● **GIVEN INFORMATION**:
◇ ◇ ◇ ◇ ◇

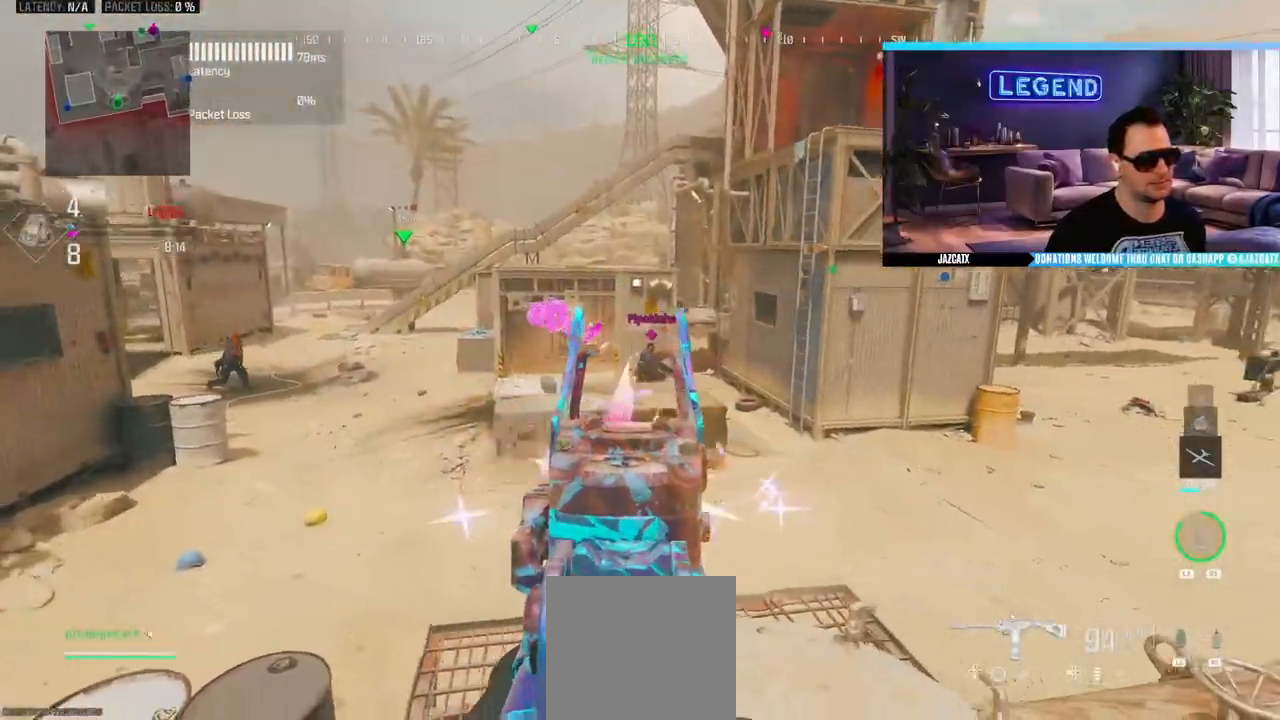
{"buttons": ["L2", "R2"], "left_stick": "center", "right_stick": "down", "events": [[133, "R1", "down"], [333, "R1", "up"]]}
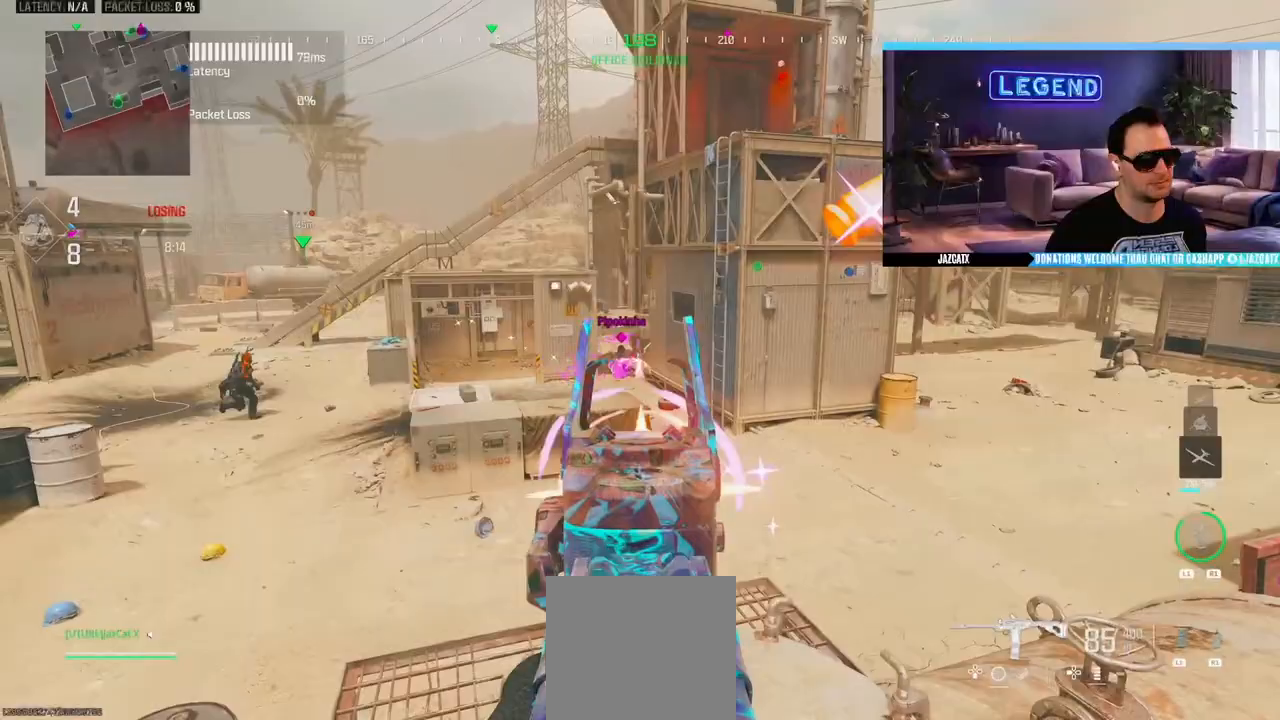
{"buttons": ["L2", "R2"], "left_stick": "down-right", "right_stick": "down", "events": [[283, "left_stick", "down-right"]]}
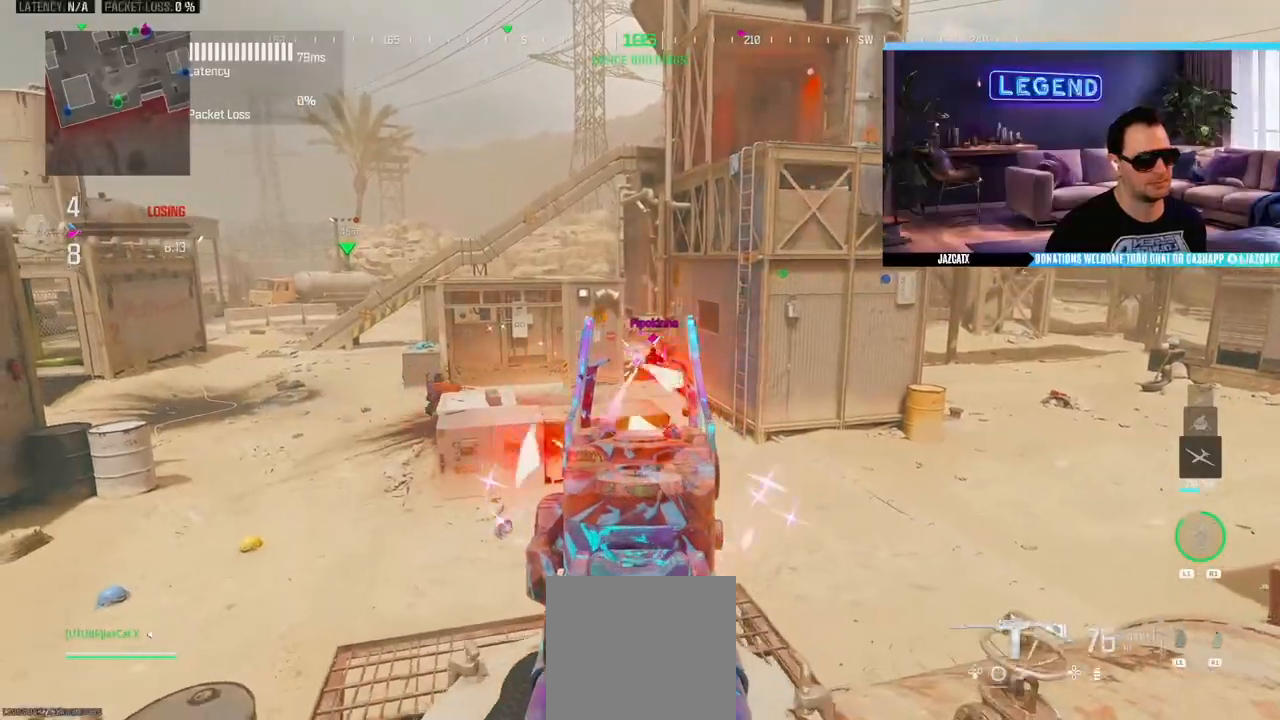
{"buttons": [], "left_stick": "down-right", "right_stick": "center", "events": [[483, "L2", "up"], [483, "right_stick", "center"], [500, "R2", "up"]]}
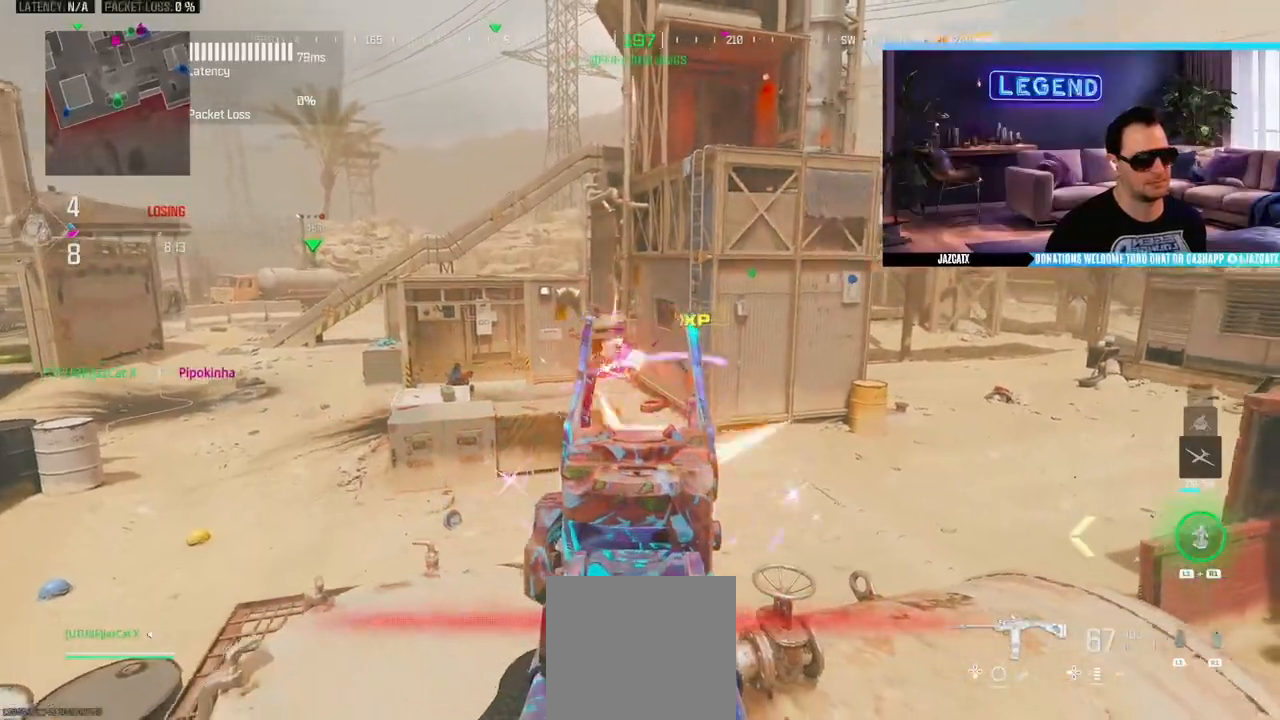
{"buttons": ["CROSS"], "left_stick": "down-left", "right_stick": "center", "events": [[317, "CROSS", "down"], [483, "left_stick", "down-left"]]}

◇ ◇ ◇ ◇ ◇

● **WORK TASK**: What is needed is one number, the count of lines in the listing above that contain the word "center".

● **SOLUTION FOR THIS EXERCISE**: 3